I’m not sure what the quick fix is for Detroit here. In fact, looking over the names that lead the team in short-handed ice-time: Jonathan Ericson, Kyle Quincey, Brad Lashoff and Ken Huskins – I have to think that it’s possible that Detroit’s penalty-killing issue is deep and structural. One thing that could be tried, I suppose, would be giving the likes of Datsyuk, Zetterberg, Kronwall and Flippula additional short-handed minutes in an effort to stem the bleeding – but using your best players on the penalty-kill should be a last resort. Detroit may find themselves in a situation where they just have to try it sooner than later though…
The power-play on the other hand, is a trickier fix, since Babcock is already using his top-personnel on the first unit. Really Detroit is probably just going to have to cross their fingers and hope that when Ian White gets up to speed and Mikael Samuelsson returns to action, they’ll at least be able to make do. It’s tough to imagine a five-man unit featuring Samuelsson, Johan Franzen, Henrik Zetterberg, Pavel Datsyuk and Nicklas Kronwall can’t capitalize on power-play opportunities at a clip near the league average going forward…
Finally we get to the good news. Injuries aside, the Red Wings remain the gold standard in puck possession systems. They’re not a crushing wave like the Los Angeles Kings are, but through all of their injury woes, they’re handling events at even-strength. Detroit is in the top-five in Fenwick percentage tied, and are sixth in Fenwick close through nine games. Obviously we’re not at a stage where we can draw anything but proto-inferences from that data, but based on this club’s track record, I’d expect that to continue. Detroit is also due a few bounces here and there at even-strength, with their on-ice shooting percentage hovering below 7%.

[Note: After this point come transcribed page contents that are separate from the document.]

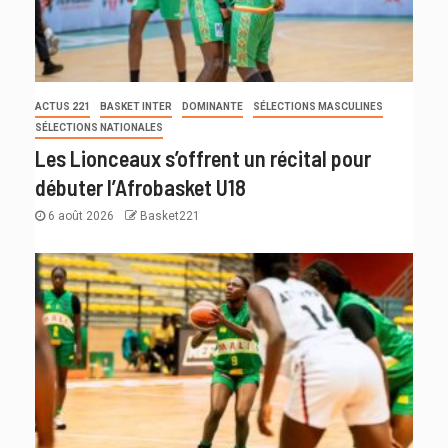
ACTUS 221
BASKET INTER
DOMINANTE
SÉLECTIONS MASCULINES
SÉLECTIONS NATIONALES
Les Lionceaux s’offrent un récital pour
débuter l’Afrobasket U18
6 août 2026
Basket221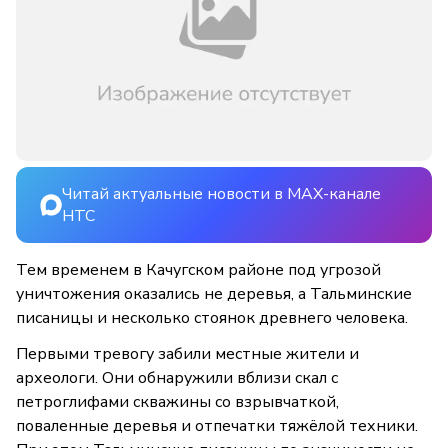
Читай актуальные новости в MAX-канале
НТС
Тем временем в Качугском районе под угрозой
уничтожения оказались не деревья, а Тальминские
писаницы и несколько стоянок древнего человека.
Первыми тревогу забили местные жители и
археологи. Они обнаружили вблизи скал с
петроглифами скважины со взрывчаткой,
поваленные деревья и отпечатки тяжёлой техники.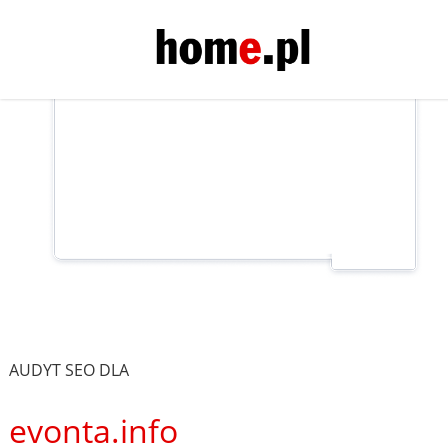
AUDYT SEO DLA
evonta.info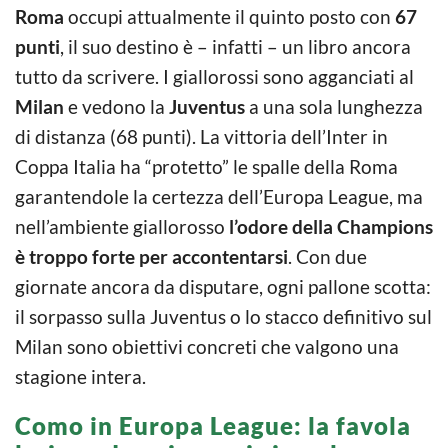
Roma
occupi attualmente il quinto posto con
67
punti
, il suo destino è – infatti – un libro ancora
tutto da scrivere. I giallorossi sono agganciati al
Milan
e vedono la
Juventus
a una sola lunghezza
di distanza (68 punti). La vittoria dell’Inter in
Coppa Italia ha “protetto” le spalle della Roma
garantendole la certezza dell’Europa League, ma
nell’ambiente giallorosso
l’odore della Champions
è troppo forte per accontentarsi
. Con due
giornate ancora da disputare, ogni pallone scotta:
il sorpasso sulla Juventus o lo stacco definitivo sul
Milan sono obiettivi concreti che valgono una
stagione intera.
Como in Europa League: la favola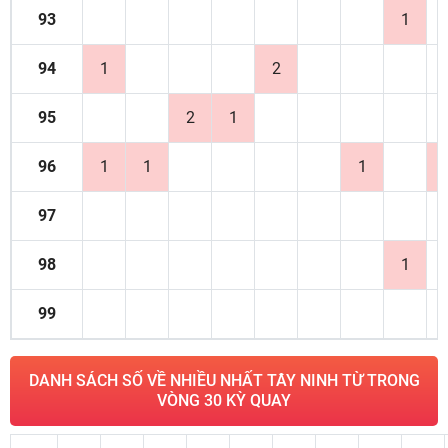
93
1
94
1
2
95
2
1
96
1
1
1
97
98
1
99
DANH SÁCH SỐ VỀ NHIỀU NHẤT TÂY NINH TỪ TRONG
VÒNG 30 KỲ QUAY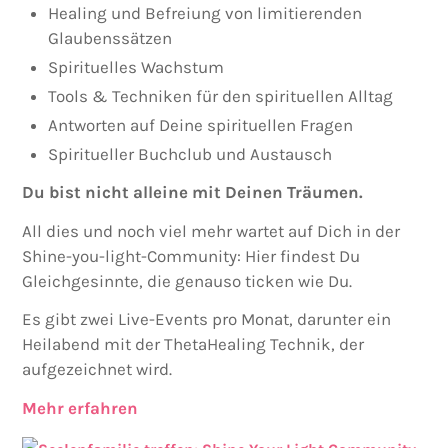
Healing und Befreiung von limitierenden
Glaubenssätzen
Spirituelles Wachstum
Tools & Techniken für den spirituellen Alltag
Antworten auf Deine spirituellen Fragen
Spiritueller Buchclub und Austausch
Du bist nicht alleine mit Deinen Träumen.
All dies und noch viel mehr wartet auf Dich in der
Shine-you-light-Community: Hier findest Du
Gleichgesinnte, die genauso ticken wie Du.
Es gibt zwei Live-Events pro Monat, darunter ein
Heilabend mit der ThetaHealing Technik, der
aufgezeichnet wird.
Mehr erfahren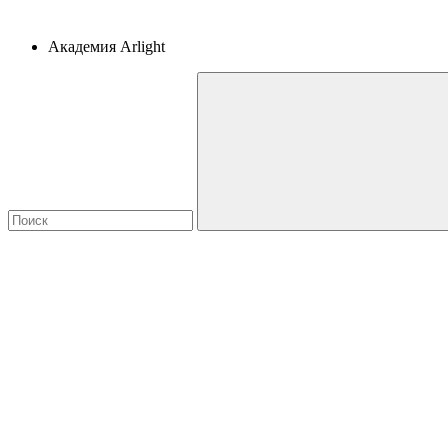
Академия Arlight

At the moment Detroit has Pavel Datsyuk, of course, who has primarily skated in between Todd Bertuzzi and Valteri Flippula on a checking line that has soaked up the minutes against the opposition’s top-line. Henrik Zetterberg, twenty-six year old rookie Damien Brunner and Johan Franzen meanwhile have been left to mop up the scraps and they’ve excelled in that role. The third line of Justin Abdelkadar, Dan Cleary and whomever is healthy enough to join them (primarily Patrick Eaves or Drew Miller) has done alright and the fourth line isn’t getting their teeth kicked in too badly. That forward group remains a top-10 group in the league, and at evens they’ve generally handled their opponents despite the woeful puck luck.
Ultimately, Detroit should be saved by the steady play of Jimmy Howard in net and the overwhelming quality of their even-strength puck possession. I do think Babcock is going to need to move his top players into a power-play role though, and that ken Holland might need to be looking around for an overpaid defenseman he can acquire on the cheap. The Red Wings aren’t an elite team anymore, not with that blueline, but they’re a playoff team and I think they’re better than they’ve looked so far this season.